Condition:Four of the financial reports were submitted late and four had a variance from the expenditures per the
general ledger. In addition, programmatic reports were missing for both of the major programs tested.
Questioned Costs:$12,060
Context:PIt is important that all reports are timely filed and there is documentation to support all programmatic
and financial reports. This ensures that the Organization is in compliance with Uniform Guidance, as well
as ensuring that they are properly expending the funds and completing the goals of the grants.

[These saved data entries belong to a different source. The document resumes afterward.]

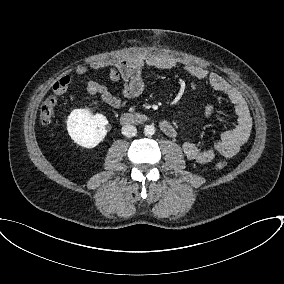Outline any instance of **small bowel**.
<instances>
[{
  "label": "small bowel",
  "mask_w": 284,
  "mask_h": 284,
  "mask_svg": "<svg viewBox=\"0 0 284 284\" xmlns=\"http://www.w3.org/2000/svg\"><path fill=\"white\" fill-rule=\"evenodd\" d=\"M177 64V60L168 54H139L126 60L95 61L91 63V68L95 70L107 69L109 80L111 82L121 80L123 89L119 95H115L104 84L91 81L88 83L86 91L91 96L99 95L106 104L118 108L127 100L143 93L145 89V81L142 75L144 68L171 69ZM184 70L188 75L205 82L212 89L222 93L232 104L236 118L235 124L224 130L220 137L206 149L200 148L192 141L184 142L182 149L185 156L199 164L210 163L217 156L227 158L235 156L251 133L252 118L247 103L240 92L223 76L193 64L185 65ZM87 73L88 67H78L57 79L52 86L53 91L57 95L63 94L75 76H82ZM213 110L212 105H207L205 114L210 116Z\"/></svg>",
  "instance_id": "c3829d8e"
}]
</instances>
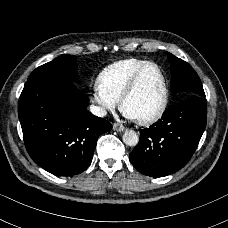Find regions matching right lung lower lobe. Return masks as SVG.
<instances>
[{
  "mask_svg": "<svg viewBox=\"0 0 228 228\" xmlns=\"http://www.w3.org/2000/svg\"><path fill=\"white\" fill-rule=\"evenodd\" d=\"M89 99L66 77L26 82L18 103L30 157L56 176H72L90 164L98 137L111 128L87 109Z\"/></svg>",
  "mask_w": 228,
  "mask_h": 228,
  "instance_id": "98d812e1",
  "label": "right lung lower lobe"
}]
</instances>
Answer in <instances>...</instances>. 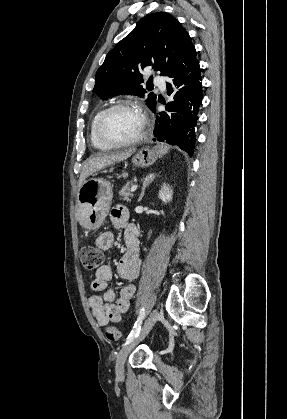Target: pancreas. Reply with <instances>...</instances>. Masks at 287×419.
<instances>
[{
  "label": "pancreas",
  "mask_w": 287,
  "mask_h": 419,
  "mask_svg": "<svg viewBox=\"0 0 287 419\" xmlns=\"http://www.w3.org/2000/svg\"><path fill=\"white\" fill-rule=\"evenodd\" d=\"M133 184L132 182L126 183L119 192V195L124 198V200L129 201V197H132L133 194L130 192Z\"/></svg>",
  "instance_id": "1"
}]
</instances>
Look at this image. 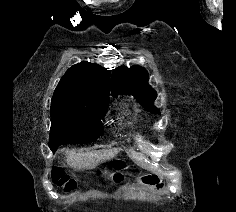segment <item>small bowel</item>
Wrapping results in <instances>:
<instances>
[{"instance_id":"c3829d8e","label":"small bowel","mask_w":236,"mask_h":212,"mask_svg":"<svg viewBox=\"0 0 236 212\" xmlns=\"http://www.w3.org/2000/svg\"><path fill=\"white\" fill-rule=\"evenodd\" d=\"M130 179L143 180V182L151 188H162L160 181L151 176L137 175L130 176ZM119 180H129V175H119ZM137 180H133V183H137ZM126 197H132V194H126Z\"/></svg>"}]
</instances>
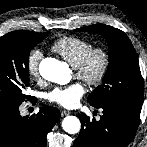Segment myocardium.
Listing matches in <instances>:
<instances>
[{"instance_id":"myocardium-1","label":"myocardium","mask_w":147,"mask_h":147,"mask_svg":"<svg viewBox=\"0 0 147 147\" xmlns=\"http://www.w3.org/2000/svg\"><path fill=\"white\" fill-rule=\"evenodd\" d=\"M98 63V68L92 72L94 63ZM110 68V54L104 46L91 47L79 63L74 67L75 76L85 81L91 86L101 84L106 78Z\"/></svg>"}]
</instances>
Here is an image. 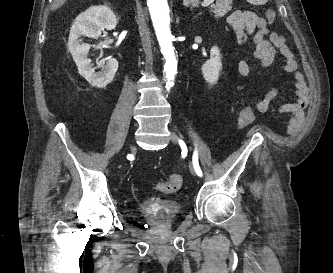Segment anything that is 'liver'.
Returning a JSON list of instances; mask_svg holds the SVG:
<instances>
[{
  "mask_svg": "<svg viewBox=\"0 0 333 273\" xmlns=\"http://www.w3.org/2000/svg\"><path fill=\"white\" fill-rule=\"evenodd\" d=\"M67 0H54L53 8H60Z\"/></svg>",
  "mask_w": 333,
  "mask_h": 273,
  "instance_id": "6515ba94",
  "label": "liver"
}]
</instances>
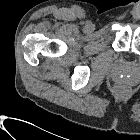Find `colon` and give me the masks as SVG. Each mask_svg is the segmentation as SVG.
Masks as SVG:
<instances>
[{
    "mask_svg": "<svg viewBox=\"0 0 140 140\" xmlns=\"http://www.w3.org/2000/svg\"><path fill=\"white\" fill-rule=\"evenodd\" d=\"M114 91L117 95L124 96L129 93L130 86L128 85V83L121 81L115 85Z\"/></svg>",
    "mask_w": 140,
    "mask_h": 140,
    "instance_id": "5ec220e1",
    "label": "colon"
}]
</instances>
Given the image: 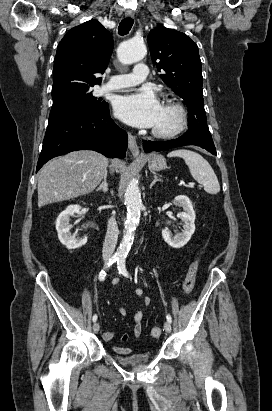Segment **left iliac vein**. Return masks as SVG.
<instances>
[{
	"label": "left iliac vein",
	"instance_id": "4c4485c4",
	"mask_svg": "<svg viewBox=\"0 0 272 411\" xmlns=\"http://www.w3.org/2000/svg\"><path fill=\"white\" fill-rule=\"evenodd\" d=\"M164 330L167 332V333H171V331H172V326H171V324H170V322H165L164 323Z\"/></svg>",
	"mask_w": 272,
	"mask_h": 411
}]
</instances>
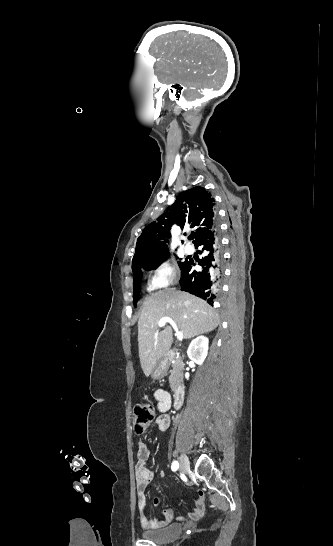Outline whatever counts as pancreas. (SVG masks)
Returning <instances> with one entry per match:
<instances>
[{
	"label": "pancreas",
	"mask_w": 333,
	"mask_h": 546,
	"mask_svg": "<svg viewBox=\"0 0 333 546\" xmlns=\"http://www.w3.org/2000/svg\"><path fill=\"white\" fill-rule=\"evenodd\" d=\"M171 365L173 370L171 371V374L169 376V382L172 391H175L182 382L183 361L180 357H176Z\"/></svg>",
	"instance_id": "pancreas-1"
}]
</instances>
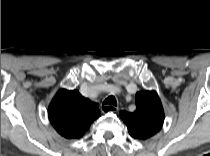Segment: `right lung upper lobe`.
Instances as JSON below:
<instances>
[{
  "mask_svg": "<svg viewBox=\"0 0 210 156\" xmlns=\"http://www.w3.org/2000/svg\"><path fill=\"white\" fill-rule=\"evenodd\" d=\"M100 115L98 104L84 98L78 90H59L48 108L51 124L67 139L80 138Z\"/></svg>",
  "mask_w": 210,
  "mask_h": 156,
  "instance_id": "obj_1",
  "label": "right lung upper lobe"
}]
</instances>
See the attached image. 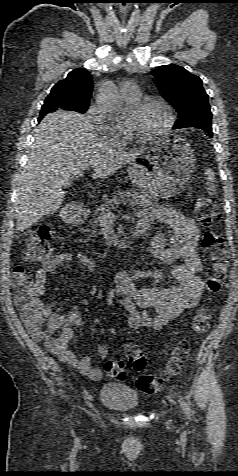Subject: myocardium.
<instances>
[{
  "instance_id": "myocardium-1",
  "label": "myocardium",
  "mask_w": 238,
  "mask_h": 476,
  "mask_svg": "<svg viewBox=\"0 0 238 476\" xmlns=\"http://www.w3.org/2000/svg\"><path fill=\"white\" fill-rule=\"evenodd\" d=\"M151 105H158V106L163 108V110L166 113V117H167L166 123H165V125L162 129H160L159 131H157L153 134H149V135L139 134L130 125L126 124L127 130L129 131V133L133 137V139H135L136 141L147 142V141L156 140L158 138H161V137L167 135L174 126L175 115H174L173 109H172L171 105L163 99H159V98L144 99L140 102L134 103L132 109H133L134 112L140 113L141 111H143L144 109H146L147 107H149Z\"/></svg>"
}]
</instances>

Effect:As of the end of the grant period there was an overall variance of $12,060 between the amounts
reported on the financial reporting and the general ledger. We were also unable to obtain programmatic
reports to verify that these were filed.
Cause:The late reports and variances are due to ineffective controls over reporting resulting from employee
turnover, resulting in delays and missing reports to support the variances.
Recommendation:
Auditors recommend that grant personnel track all deadlines for submission of reports and that
management be aware of these deadlines and track and review all submissions to ensure timely and
accurate fillings. If there are delays, the Organization should request and document permission to
submit late. The Organization should also maintain all federal award reporting documentation in a
location where authorized personnel have access in order to ensure that it can always be located. It is
critical to maintain complete and accurate documentation to ensure compliance with Uniform Guidance
requirements.
Views of Responsible Officials and Planned Corrective Actions:
Management agrees with this Single Audit Finding and response is included in the Corrective Action Plan.
2022-006
Missing or unsigned salary documentation
93.341 Analyses, Research and Studies to Address the Impact of CMS Programs on American
Indian/Alaska Native (AI/AN) Beneficiaries and the Health Care System Serving these Beneficiaries
93.421 Strengthening Public Health Systems and Services
Audit Results:
Criteria:Signed offer letters or salary change forms should be maintained for all active employes as evidence of
approval of salary rates.
Condition:During our testing of payroll, we noted that offer letters or salary change forms were not signed or could
not be located for four of the employees tested.
Effect:As a result, the Organization did not maintain the proper signed documentation for employee salaries.
Cause:This is due to lack of controls over document retention resulting from employee turnover.
Recommendation:
Auditors recommend that offer letters and salary change forms are maintained for all active employees as
documentary evidence that salary rates have been approved. It is critical that salary rates and changes be
approved in order to be in compliance with Uniform Guidance requirements.
Views of Responsible Officials and Planned Corrective Actions:
Management agrees with this Single Audit Finding and response is included in the Corrective Action Plan.